When the desert horned lizard (Phrynosoma platyrhinos) is thirsty, it cannot just lap up water or scoop it up like a bird because it lives in environments where water is extremely scarce. Typically, it’s found in damp soil or, even more rarely, in drops of rain.

Instead, its skin contains microscopic channels between overlapping scales that pull in moisture by capillary action. But how it gets that water from these channels into its mouth has remained a mystery until now.

Scientists have discovered how that happens, and it inspired them to design a water-harvesting system that borrows from how the reptiles do it.

Details of the research are in a paper published in the journal Proceedings of the National Academy of Sciences.

Extracting water from desert sands

The team recorded 12 lizards with high-speed video while dripping water onto their backs. This triggered the skin to suck it up via the microchannels. When researchers reviewed the footage, they saw that the lizards opened their jaws slowly with an uneven movement and closed them quickly.
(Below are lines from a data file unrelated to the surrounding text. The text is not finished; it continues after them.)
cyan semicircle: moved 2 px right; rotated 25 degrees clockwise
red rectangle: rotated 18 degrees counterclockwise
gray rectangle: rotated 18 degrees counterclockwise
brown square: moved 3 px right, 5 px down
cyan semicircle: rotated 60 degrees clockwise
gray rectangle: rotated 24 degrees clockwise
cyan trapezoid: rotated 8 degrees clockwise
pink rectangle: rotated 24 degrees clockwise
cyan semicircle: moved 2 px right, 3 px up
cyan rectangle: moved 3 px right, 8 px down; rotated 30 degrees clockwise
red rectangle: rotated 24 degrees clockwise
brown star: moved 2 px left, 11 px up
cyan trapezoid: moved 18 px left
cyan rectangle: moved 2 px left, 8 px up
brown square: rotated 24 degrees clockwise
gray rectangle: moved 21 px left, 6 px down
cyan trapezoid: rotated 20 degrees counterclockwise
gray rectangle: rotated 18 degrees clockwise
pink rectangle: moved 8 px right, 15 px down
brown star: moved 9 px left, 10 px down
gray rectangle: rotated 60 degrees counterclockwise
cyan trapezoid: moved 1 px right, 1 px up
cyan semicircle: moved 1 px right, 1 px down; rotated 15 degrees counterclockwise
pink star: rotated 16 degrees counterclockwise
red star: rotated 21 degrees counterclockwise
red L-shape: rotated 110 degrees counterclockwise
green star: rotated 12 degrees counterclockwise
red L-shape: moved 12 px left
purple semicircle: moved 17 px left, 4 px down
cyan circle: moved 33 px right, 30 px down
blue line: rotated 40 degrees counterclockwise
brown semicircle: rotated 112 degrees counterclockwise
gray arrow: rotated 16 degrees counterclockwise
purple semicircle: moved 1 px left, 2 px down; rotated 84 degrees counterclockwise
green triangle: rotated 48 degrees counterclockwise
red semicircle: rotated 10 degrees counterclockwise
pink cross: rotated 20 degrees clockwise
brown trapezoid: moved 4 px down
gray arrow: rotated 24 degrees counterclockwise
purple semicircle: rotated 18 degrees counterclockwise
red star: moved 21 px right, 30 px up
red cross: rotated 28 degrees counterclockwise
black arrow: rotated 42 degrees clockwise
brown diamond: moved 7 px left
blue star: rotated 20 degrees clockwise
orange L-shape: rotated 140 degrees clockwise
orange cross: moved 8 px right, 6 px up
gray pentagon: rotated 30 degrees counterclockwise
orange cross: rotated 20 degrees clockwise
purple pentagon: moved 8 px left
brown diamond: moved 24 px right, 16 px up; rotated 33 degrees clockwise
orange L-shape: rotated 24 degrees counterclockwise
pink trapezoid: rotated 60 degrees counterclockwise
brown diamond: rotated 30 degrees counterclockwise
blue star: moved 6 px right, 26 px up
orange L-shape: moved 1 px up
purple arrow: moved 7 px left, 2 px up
As the jaw opens at this crawl, a continuous film of water pulled from the skin channels breaks apart and moves into the corners of the lizard’s mouth.

“Our research reveals that these lizards employ unique asymmetric jaw movements—characterized by slow opening and rapid closing—to facilitate efficient capillary pumping,” the scientists wrote in their paper.

To calculate how much water is wasted during the jaw movement, they built a replica using two glass plates attached to a hinge and tracked how the liquid coated the surfaces. They discovered that when the device opened at speeds similar to those observed in the lizards, only about 15% of the water was left behind as a coating. That meant roughly 85% was available for collection.

Nature-inspired water harvesting

The study authors then built a water-harvesting system based on the same principle. It uses a sponge to draw water from wet soil and a motorized mechanism that mimics the lizard’s jaw movement to collect it. The sponge was coated with a material called Nafion that removes metal ions, helping to clean collected water.

In tests on simulated damp ground (glass beads soaked in a contaminated water solution), the prototype extracted usable water while removing about 95% of the lead, arsenic and other contaminants.

“By employing a 2D hydrodynamic model, we demonstrated that the lizards’ characteristic slow jaw opening minimizes residual fluid loss, thereby maximizing water intake efficiency,” said the researchers.

The research team now hopes to scale up their nature-inspired system to build automated, large-scale harvesters that could one day provide clean drinking water to drought-prone communities.